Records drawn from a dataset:
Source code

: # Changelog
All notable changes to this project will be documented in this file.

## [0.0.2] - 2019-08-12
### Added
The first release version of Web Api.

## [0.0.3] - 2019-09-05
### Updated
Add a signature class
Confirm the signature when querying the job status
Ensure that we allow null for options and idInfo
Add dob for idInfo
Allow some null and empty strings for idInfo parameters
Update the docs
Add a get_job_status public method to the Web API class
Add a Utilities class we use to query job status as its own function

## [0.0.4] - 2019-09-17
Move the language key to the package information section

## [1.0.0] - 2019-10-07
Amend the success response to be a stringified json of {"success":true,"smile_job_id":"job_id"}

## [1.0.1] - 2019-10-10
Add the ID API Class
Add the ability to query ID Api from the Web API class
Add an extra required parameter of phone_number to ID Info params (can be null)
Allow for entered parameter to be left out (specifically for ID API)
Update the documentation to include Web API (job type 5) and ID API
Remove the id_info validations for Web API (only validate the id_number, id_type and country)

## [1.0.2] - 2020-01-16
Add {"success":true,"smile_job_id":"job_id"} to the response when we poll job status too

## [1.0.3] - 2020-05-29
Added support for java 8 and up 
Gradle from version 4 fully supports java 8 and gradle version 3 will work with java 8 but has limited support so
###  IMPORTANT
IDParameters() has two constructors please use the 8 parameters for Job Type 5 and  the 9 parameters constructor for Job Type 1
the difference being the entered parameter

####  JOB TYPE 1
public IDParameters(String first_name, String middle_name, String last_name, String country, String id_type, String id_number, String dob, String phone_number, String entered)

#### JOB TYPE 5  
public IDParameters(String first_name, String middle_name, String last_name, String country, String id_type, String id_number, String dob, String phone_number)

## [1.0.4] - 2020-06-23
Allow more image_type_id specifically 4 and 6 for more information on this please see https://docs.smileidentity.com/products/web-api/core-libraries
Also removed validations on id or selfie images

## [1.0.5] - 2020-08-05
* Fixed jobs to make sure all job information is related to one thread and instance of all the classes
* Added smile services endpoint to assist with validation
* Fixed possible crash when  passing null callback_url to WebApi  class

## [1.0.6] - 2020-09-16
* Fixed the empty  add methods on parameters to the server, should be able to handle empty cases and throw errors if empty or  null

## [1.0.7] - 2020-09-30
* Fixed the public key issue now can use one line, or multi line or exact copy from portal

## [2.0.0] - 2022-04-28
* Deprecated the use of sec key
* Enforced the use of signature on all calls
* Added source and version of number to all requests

* Work request
Copy out each line of the data above, exactly, if it lies between the line holding "Add an extra" and the line holding "Added support for java 8 and up", inclusive; copy no other line.

* Result for this task
Add an extra required parameter of phone_number to ID Info params (can be null)
Allow for entered parameter to be left out (specifically for ID API)
Update the documentation to include Web API (job type 5) and ID API
Remove the id_info validations for Web API (only validate the id_number, id_type and country)

## [1.0.2] - 2020-01-16
Add {"success":true,"smile_job_id":"job_id"} to the response when we poll job status too

## [1.0.3] - 2020-05-29
Added support for java 8 and up 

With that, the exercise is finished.